--- TEXTE FOURNI ---
•••••

Comme l’investissement à impact social prend de plus en plus d’importance, des modèles économiques, des instruments de financement, des normes et des politiques d’un type nouveau doivent voir le jour, afin d’étayer les investissements en cours et de les faire passer à plus grande échelle.

De mon point de vue, pour faire face aux véritables défis que pose le changement d’échelle, les investisseurs locaux et internationaux vont devoir faire preuve de souplesse ou prendre des risques. D’où la nécessité d’un effort collectif pour tirer les enseignements des expériences fructueuses et tester de nouveaux modèles. L’évolution du secteur de la microfinance nous rappelle combien de tâtonnements il faut pour créer un produit réussi (Counts, 2008). Autrement dit, les premiers investisseurs vont devoir prendre des risques et peut-être même renoncer à bénéficier d’un rendement financier, dans le but de trouver les meilleurs modèles économiques et les meilleures structures pour réussir le passage à l’échelle supérieure, encourageant ainsi des investisseurs plus importants à suivre. Il est nécessaire de disposer d’outils de mesure et de normes assez efficaces pour permettre aux investisseurs d’évaluer les risques en permanence.

Les investisseurs qui cherchent à produire un impact social peuvent réellement améliorer la vie des pauvres et des personnes démunies qu’ils souhaitent aider s’ils sont capables d’innover, en réformant les cadres existants à l’aide de processus dynamiques permettant à une grande partie des populations pauvres d’accéder à des produits ou à des services susceptibles de transformer leur existence.

1. L’auteure souhaite remercier Innocent Obi pour sa contribution à la rédaction de cet encadré.

2. Pour plus d’informations, voir SIITF (2014a).

•••••

--- EXERCICE ---
Pouvez-vous reproduire intégralement le texte sur l'investissement à impact social, sans rien y changer ? Seul le texte fourni doit servir de référence.

•••••

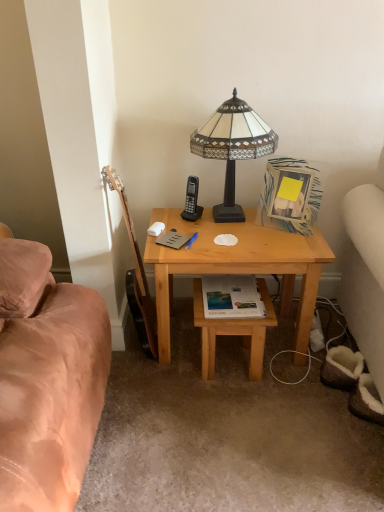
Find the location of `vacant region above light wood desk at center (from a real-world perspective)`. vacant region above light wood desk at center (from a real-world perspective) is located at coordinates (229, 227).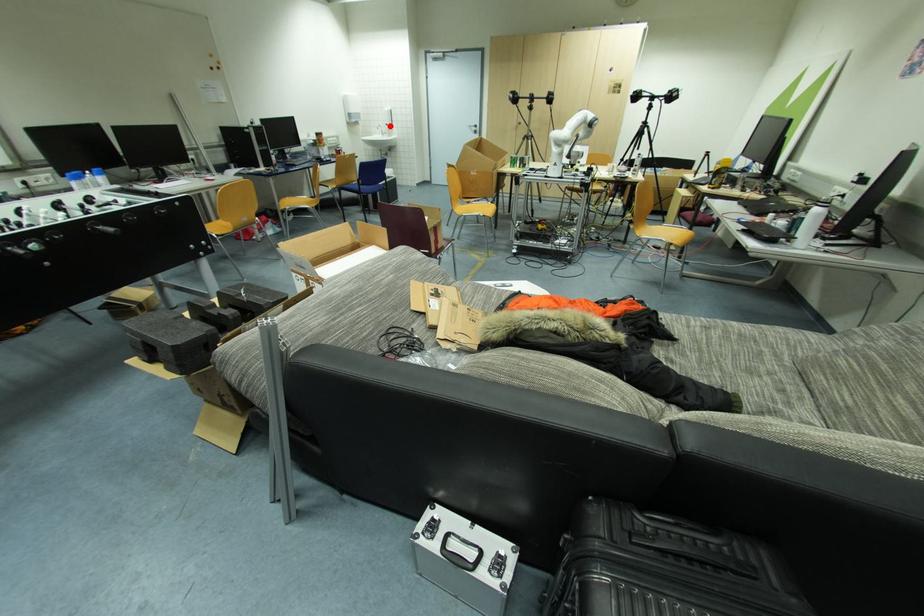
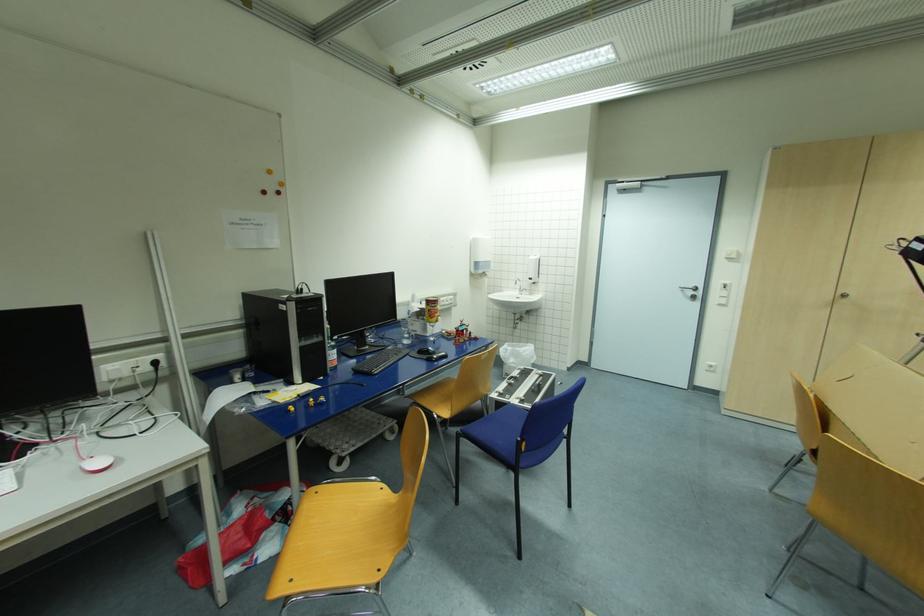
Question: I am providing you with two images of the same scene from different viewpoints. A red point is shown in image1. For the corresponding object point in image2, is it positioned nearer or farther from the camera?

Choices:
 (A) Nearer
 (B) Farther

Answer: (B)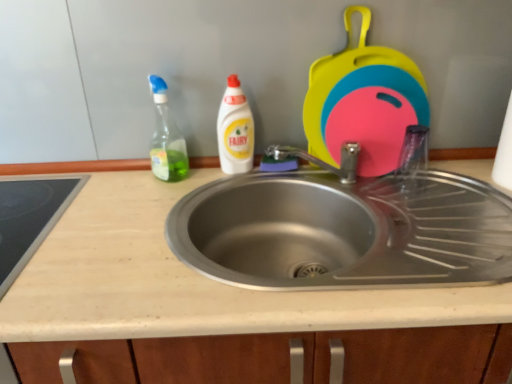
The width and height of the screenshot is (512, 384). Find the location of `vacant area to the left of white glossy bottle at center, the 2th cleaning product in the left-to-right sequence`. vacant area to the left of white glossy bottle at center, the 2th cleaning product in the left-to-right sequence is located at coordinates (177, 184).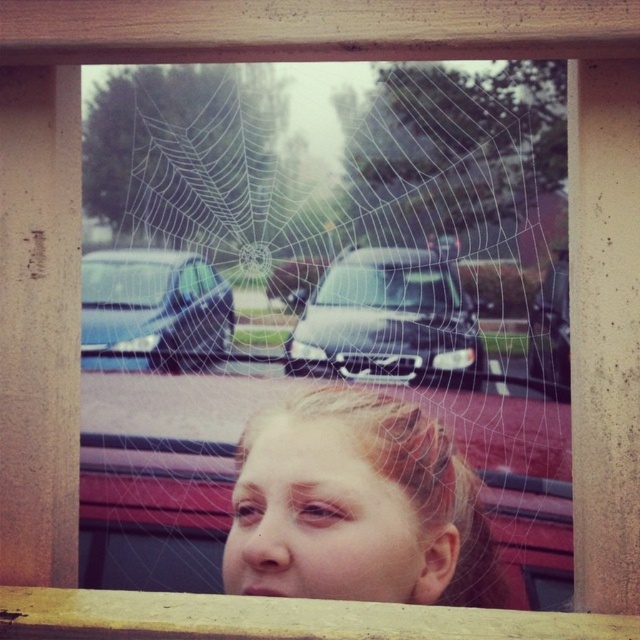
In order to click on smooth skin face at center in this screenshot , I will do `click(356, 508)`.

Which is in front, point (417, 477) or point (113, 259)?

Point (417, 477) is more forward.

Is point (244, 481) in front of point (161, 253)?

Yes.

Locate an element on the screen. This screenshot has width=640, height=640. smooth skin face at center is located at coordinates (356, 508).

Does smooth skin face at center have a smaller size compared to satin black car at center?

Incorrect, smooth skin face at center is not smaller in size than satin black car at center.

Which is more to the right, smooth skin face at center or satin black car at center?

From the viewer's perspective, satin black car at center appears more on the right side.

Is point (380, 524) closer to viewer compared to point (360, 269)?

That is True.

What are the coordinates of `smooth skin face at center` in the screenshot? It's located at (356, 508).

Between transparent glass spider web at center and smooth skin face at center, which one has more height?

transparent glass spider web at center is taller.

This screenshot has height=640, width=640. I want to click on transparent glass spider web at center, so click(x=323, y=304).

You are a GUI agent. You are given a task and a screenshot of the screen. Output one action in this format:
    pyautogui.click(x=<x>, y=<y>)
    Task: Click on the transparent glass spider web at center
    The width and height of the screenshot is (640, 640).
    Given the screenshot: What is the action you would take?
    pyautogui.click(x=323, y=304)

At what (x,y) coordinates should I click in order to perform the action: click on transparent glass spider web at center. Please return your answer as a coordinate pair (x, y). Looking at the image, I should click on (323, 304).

•••••

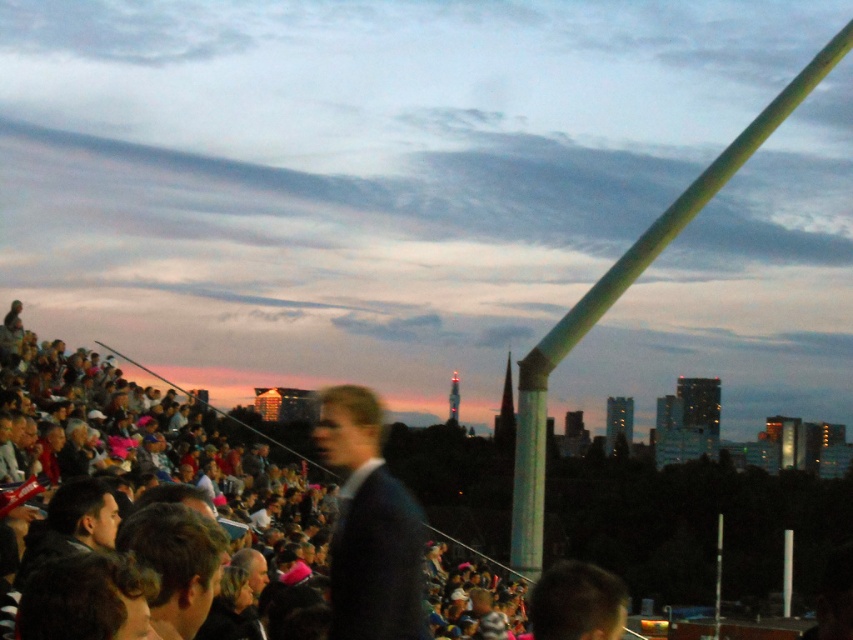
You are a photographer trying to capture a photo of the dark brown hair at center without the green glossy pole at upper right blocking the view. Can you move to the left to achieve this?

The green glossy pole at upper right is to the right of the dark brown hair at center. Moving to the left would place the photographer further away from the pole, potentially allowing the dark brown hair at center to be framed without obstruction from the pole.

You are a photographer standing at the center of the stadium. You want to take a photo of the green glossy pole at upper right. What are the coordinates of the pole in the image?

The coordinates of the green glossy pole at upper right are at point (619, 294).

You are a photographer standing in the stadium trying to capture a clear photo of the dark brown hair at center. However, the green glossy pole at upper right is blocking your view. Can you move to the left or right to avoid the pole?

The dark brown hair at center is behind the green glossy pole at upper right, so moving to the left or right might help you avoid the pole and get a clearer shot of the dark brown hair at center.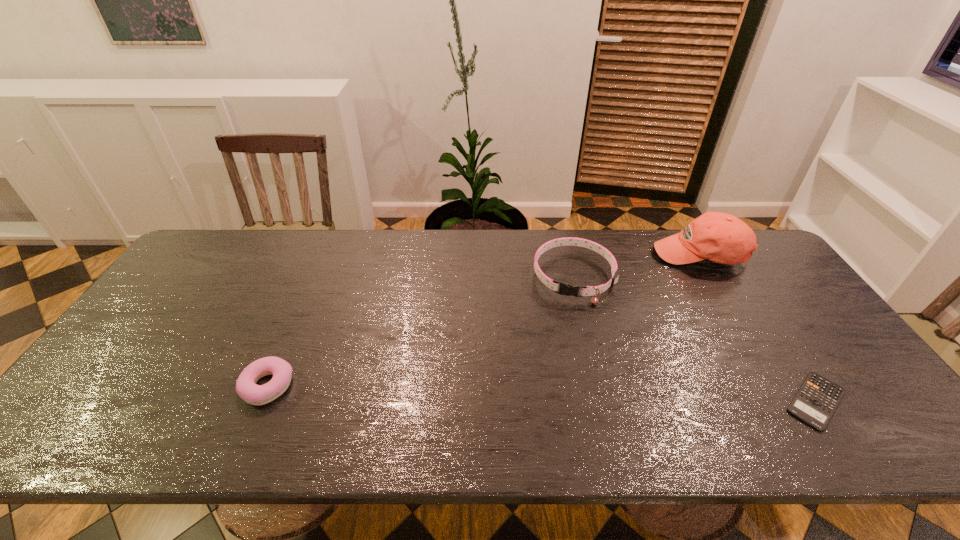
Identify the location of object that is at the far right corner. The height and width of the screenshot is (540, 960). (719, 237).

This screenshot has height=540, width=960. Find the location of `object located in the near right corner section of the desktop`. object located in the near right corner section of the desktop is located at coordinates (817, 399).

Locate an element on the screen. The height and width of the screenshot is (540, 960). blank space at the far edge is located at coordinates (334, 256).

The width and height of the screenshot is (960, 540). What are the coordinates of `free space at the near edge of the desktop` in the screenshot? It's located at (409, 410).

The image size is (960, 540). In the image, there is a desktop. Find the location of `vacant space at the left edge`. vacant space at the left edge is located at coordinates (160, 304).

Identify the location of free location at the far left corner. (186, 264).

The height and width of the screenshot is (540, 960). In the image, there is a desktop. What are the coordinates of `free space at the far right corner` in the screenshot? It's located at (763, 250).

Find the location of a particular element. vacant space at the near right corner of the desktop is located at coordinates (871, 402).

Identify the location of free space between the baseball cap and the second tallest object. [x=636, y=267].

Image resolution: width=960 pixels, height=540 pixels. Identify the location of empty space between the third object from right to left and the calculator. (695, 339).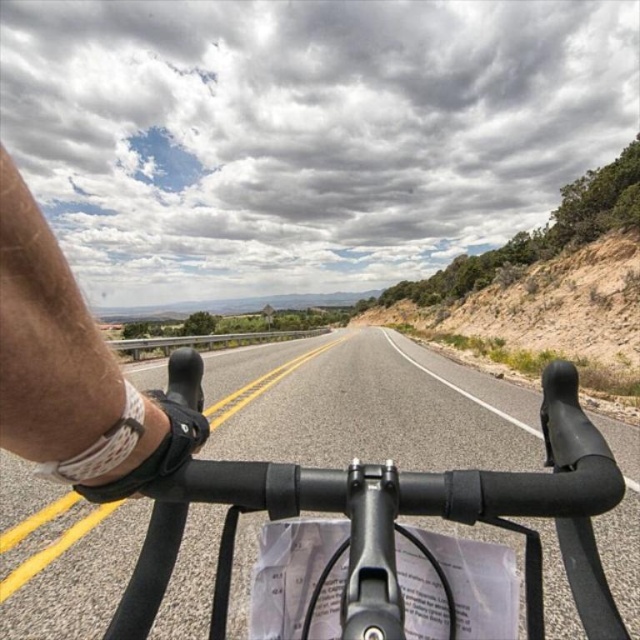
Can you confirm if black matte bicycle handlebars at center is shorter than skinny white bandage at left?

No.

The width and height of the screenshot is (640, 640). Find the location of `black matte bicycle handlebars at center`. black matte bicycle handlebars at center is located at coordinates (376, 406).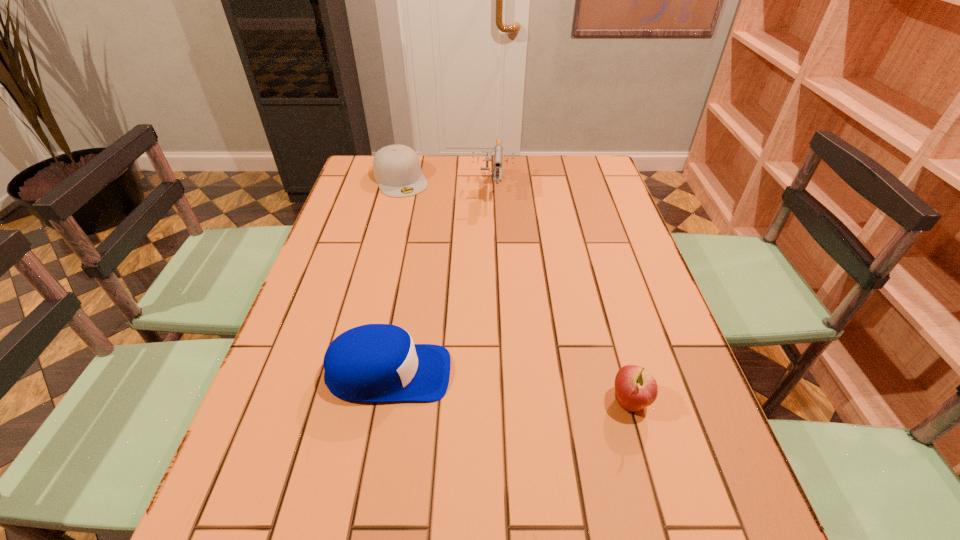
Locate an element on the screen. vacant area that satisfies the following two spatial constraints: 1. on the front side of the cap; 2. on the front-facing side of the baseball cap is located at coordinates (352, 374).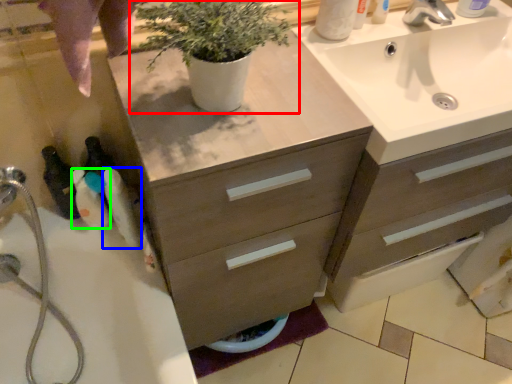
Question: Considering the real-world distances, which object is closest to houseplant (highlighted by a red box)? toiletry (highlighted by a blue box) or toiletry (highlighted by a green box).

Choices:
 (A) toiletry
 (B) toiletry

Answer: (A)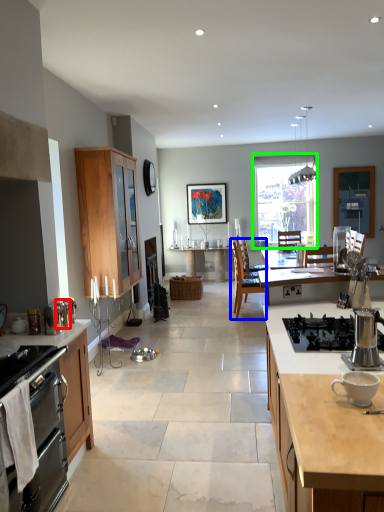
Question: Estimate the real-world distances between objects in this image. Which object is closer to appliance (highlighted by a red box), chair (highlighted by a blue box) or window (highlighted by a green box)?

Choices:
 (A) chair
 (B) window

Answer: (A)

•••••

--- RÉSULTAT FINAL ---
Comme l’investissement à impact social prend de plus en plus d’importance, des modèles économiques, des instruments de financement, des normes et des politiques d’un type nouveau doivent voir le jour, afin d’étayer les investissements en cours et de les faire passer à plus grande échelle.

De mon point de vue, pour faire face aux véritables défis que pose le changement d’échelle, les investisseurs locaux et internationaux vont devoir faire preuve de souplesse ou prendre des risques. D’où la nécessité d’un effort collectif pour tirer les enseignements des expériences fructueuses et tester de nouveaux modèles. L’évolution du secteur de la microfinance nous rappelle combien de tâtonnements il faut pour créer un produit réussi (Counts, 2008). Autrement dit, les premiers investisseurs vont devoir prendre des risques et peut-être même renoncer à bénéficier d’un rendement financier, dans le but de trouver les meilleurs modèles économiques et les meilleures structures pour réussir le passage à l’échelle supérieure, encourageant ainsi des investisseurs plus importants à suivre. Il est nécessaire de disposer d’outils de mesure et de normes assez efficaces pour permettre aux investisseurs d’évaluer les risques en permanence.

Les investisseurs qui cherchent à produire un impact social peuvent réellement améliorer la vie des pauvres et des personnes démunies qu’ils souhaitent aider s’ils sont capables d’innover, en réformant les cadres existants à l’aide de processus dynamiques permettant à une grande partie des populations pauvres d’accéder à des produits ou à des services susceptibles de transformer leur existence.

1. L’auteure souhaite remercier Innocent Obi pour sa contribution à la rédaction de cet encadré.

2. Pour plus d’informations, voir SIITF (2014a).